Ritual slaughter is lawful in the U.K. Earlier this year, Britain's top veterinarian recommended reforming Jewish and Islamic ritual slaughter to make it more humane, and said a total ban on the current method may not be far off.
Last week, the British Veterinary Association launched an online petition calling for the end of slaughtering animals without first stunning them, as is done in kosher slaughter.
The government petition launched with the support of RSPCA, a British animal welfare charity has garnered more than 23,000 signatures.The association is aiming for 100,000 signatures to convince the House of Commons to hold a debate on the subject.
“We must differentiate between religious and non-stun slaughter,” the petition says. “Our concern does not relate to religious belief but to the animal welfare compromise of non-stun slaughter.”
The petition also calls for clear labeling on meat and meat products, so consumers are aware they are buying meat that was not stunned prior to slaughter.

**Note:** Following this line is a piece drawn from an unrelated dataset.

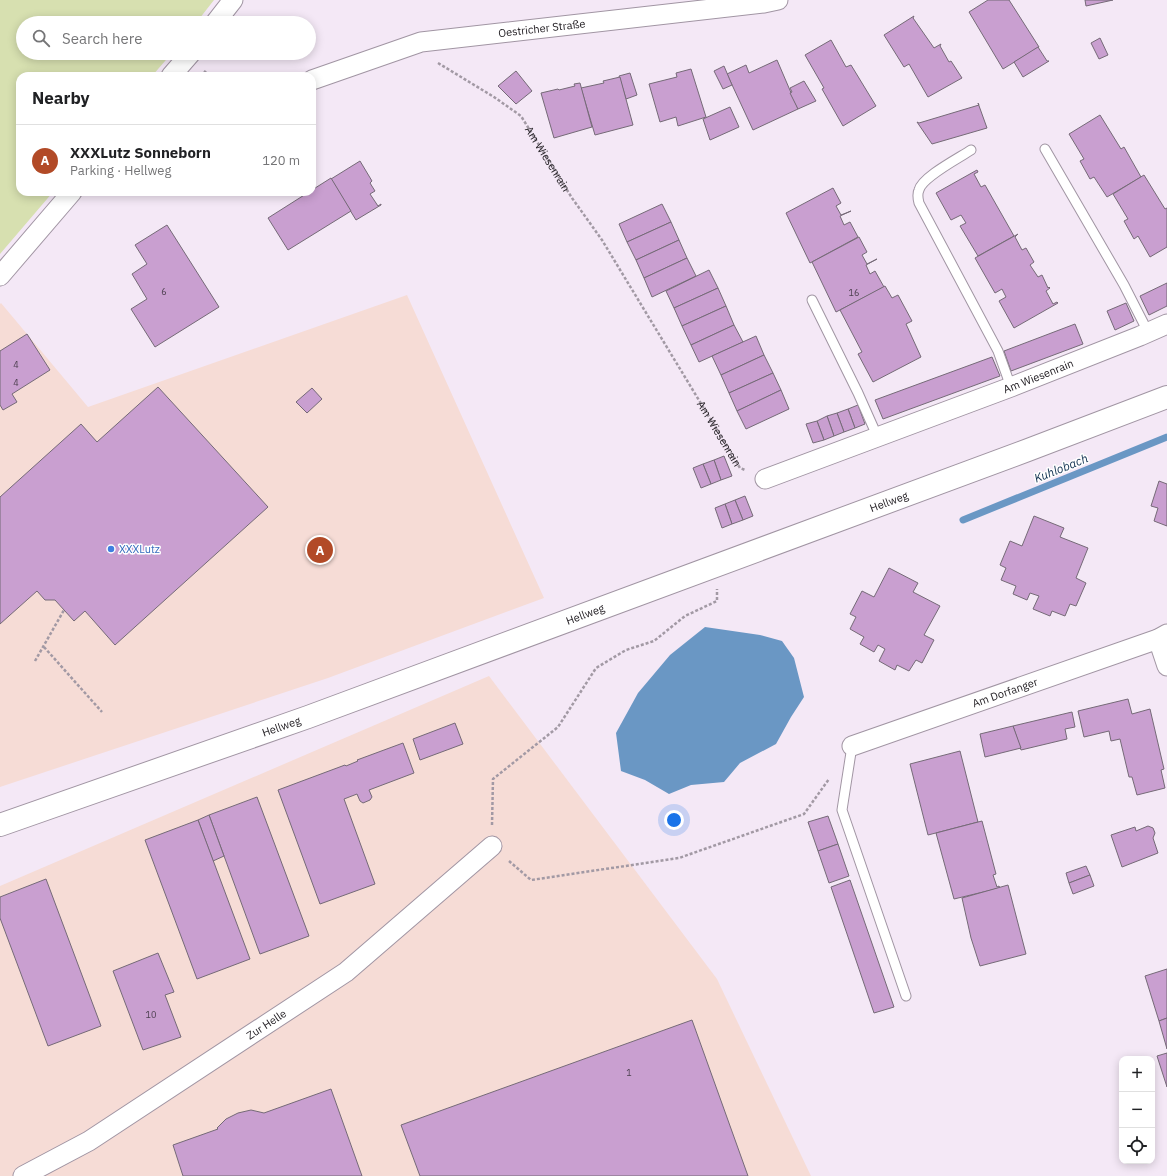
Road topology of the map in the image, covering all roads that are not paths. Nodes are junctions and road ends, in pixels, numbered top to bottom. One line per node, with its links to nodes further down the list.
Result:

The hindquarters of animals killed by ritual slaughter, or shechitah, are not kosher and often are sold in the mainstream market.
Calls in Britain for stunning animals before all slaughter have been increasing in recent years. A March 2013 poll by the Jewish Chronicle of London found that 45 percent of Britons favored banning Jewish ritual slaughter, with another 28 percent saying they were undecided and 27 percent opposed to a ban.
“BVA has long believed that slaughter without pre-stunning unnecessarily compromise animal welfare at the time of death,” said Robin Hargreaves, BVA’s president and a veterinary surgeon. “It affects millions of animals every year and action is long overdue.